* _ТЕКСТ ДЛЯ ЧТЕНИЯ_
■ ■ ■ ■ ■
Пример. Персональную выставку Фалька глядели втроём: Виктор Чудин – художник, Владимир Солянов и Глеб Карлсен – художники-реставраторы. Жалуется Чудин: – Смотреть не дают! – «А вот тут у Фалька осыпи красочного слоя – по сухому писал». – «А вот тут пожухания!» – «А вот тут не так смешивал краски, а со временем это сказалось изменением цветности. Добился чего хотел – и куда это всё теперь делось?»
Мне тоже удалось видеть Фалька в «Музее Востока» на выставке старейших советских художников, писавших Среднюю Азию. Живопись Фалька представлена была маслом и гуашью. Одноразовая гуашь осталась такой же цветной, какой и должна быть работа живописца, а масляные работы, долго писавшиеся, стали смотреться по сравнению с гуашью того же времени серыми, невзрачными.
Вот так рассуждаем о разнообразии видения картин и окружающего мира с Соляновым и Альбиной Симоновой – следующим главным хранителем Радищевского музея
– А возможно ли, несмотря на сюжет, узнать автора картины только по особенностям красочного слоя, на уровне красочного слоя?
– Теоретически это допустимо, – говорит Симонова.
– Возможно! – говорит Солянов.
Это теория! А вот практика – смотрят они три холста с разными сюжетами, и всегда лезет в глаза особенность «Женщины в синем платье» – самодеятельность! – Авторство Мусатова отторгают.
Было подобное отторжение Радищевским музеем подписной картины Айвазовского! Сказывается Айвазовским, а сюжет «Обоз чумаков» – лето в степи. А где же море, моря не видно. Пришлось вернуть картину – я отнёс, откуда брал. Хозяева прежде жили в достатке. Показали мне иконы, поздние, но в дорогих окладах, салфетками увязаны, – в сундуке лежат.
А через год в журнале «Советское искусство» репродукция Радищевским музеем отвергнутой картины и статья из ГТГ о вновь открытом, до того неизвестном периоде в творчестве Айвазовского. Значит, тогда мы недоглядели, не усмотрели?
А вот я на красочный слой насмотрелся, увидел руку одного автора на трёх холстах. Я увидел – а как другим показать?
А вот статья путеводная: зигзагообразный мазок, выявленный у Айвазовского на морских картинах, выявил его авторство на других, считавшихся подделками[5].
Исходные предпосылки.
Личность художника отпечатывается в каждом движении кисти – мазке. Мазок материален и насыщен разнообразием технических приёмов – варьируется плотность красочных слоёв и сила звучания цвета.
Мазки не могут быть небрежными и хаотичными, так как они подчинены воле художника. Манера наложения мазков характерная, индивидуальная для каждого художника. Художники работают техническими штампами, живописными приёмами, которые были найдены ими в самом начале творчества. Принципы осуществления манеры письма остаются неизменными для ранних и поздних произведений у каждого художника.
Простая чёрно-белая фотография, сделанная при косом свете, способна раскрыть главные характеристики мазка художника, его технику и индивидуальность.
■ ■ ■ ■ ■
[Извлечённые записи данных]
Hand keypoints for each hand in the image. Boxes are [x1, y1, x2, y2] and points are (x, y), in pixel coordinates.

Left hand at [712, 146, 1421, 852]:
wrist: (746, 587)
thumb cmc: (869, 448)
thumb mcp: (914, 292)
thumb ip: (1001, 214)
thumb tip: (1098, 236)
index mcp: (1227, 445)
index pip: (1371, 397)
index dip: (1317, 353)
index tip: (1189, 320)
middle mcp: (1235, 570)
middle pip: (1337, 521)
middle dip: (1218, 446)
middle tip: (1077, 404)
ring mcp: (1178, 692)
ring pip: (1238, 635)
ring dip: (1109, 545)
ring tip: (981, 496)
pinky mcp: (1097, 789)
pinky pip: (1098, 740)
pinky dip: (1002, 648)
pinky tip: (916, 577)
■ ■ ■ ■ ■
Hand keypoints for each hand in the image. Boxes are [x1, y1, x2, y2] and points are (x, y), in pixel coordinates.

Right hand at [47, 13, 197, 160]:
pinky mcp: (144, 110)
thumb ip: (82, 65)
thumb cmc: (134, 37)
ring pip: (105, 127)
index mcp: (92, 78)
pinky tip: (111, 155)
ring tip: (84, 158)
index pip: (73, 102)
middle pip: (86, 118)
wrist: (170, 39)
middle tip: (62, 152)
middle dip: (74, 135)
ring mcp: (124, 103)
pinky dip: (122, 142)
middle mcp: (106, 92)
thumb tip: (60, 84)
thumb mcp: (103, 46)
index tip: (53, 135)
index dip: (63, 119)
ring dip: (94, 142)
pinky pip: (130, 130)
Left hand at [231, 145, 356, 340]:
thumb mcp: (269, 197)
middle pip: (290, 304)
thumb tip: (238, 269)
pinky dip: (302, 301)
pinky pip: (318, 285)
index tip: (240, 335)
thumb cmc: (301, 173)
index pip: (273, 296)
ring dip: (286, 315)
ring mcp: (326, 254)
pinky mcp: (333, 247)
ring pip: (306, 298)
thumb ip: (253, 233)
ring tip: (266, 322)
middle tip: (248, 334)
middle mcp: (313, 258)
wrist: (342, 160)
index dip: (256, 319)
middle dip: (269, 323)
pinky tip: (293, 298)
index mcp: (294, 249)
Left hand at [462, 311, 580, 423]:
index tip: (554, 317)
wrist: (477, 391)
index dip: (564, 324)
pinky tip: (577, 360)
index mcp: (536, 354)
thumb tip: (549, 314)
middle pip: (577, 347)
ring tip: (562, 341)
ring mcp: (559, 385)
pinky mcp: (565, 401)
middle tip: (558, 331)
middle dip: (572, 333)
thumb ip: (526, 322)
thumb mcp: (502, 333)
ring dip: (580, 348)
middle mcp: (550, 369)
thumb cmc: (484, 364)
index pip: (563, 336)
■ ■ ■ ■ ■
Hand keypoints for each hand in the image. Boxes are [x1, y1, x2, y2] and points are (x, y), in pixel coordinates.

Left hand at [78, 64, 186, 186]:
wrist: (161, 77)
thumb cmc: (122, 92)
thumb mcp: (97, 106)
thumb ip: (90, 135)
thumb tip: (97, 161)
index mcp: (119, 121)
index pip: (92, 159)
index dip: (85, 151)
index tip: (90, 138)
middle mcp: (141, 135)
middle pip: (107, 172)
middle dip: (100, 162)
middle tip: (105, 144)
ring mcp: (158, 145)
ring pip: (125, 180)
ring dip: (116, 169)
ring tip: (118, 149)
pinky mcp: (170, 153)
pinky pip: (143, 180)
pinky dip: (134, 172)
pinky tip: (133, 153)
■ ■ ■ ■ ■
Выпишите всех людей, которых текст о красочном слое называет по фамилии, в том виде, в каком они там упомянуты. Строки выше — самостоятельный материал, к тексту они отношения не имеют.

* _ОТВЕТ_
Фальк
Виктор Чудин
Владимир Солянов
Глеб Карлсен
Альбина Симонова
Мусатов
Айвазовский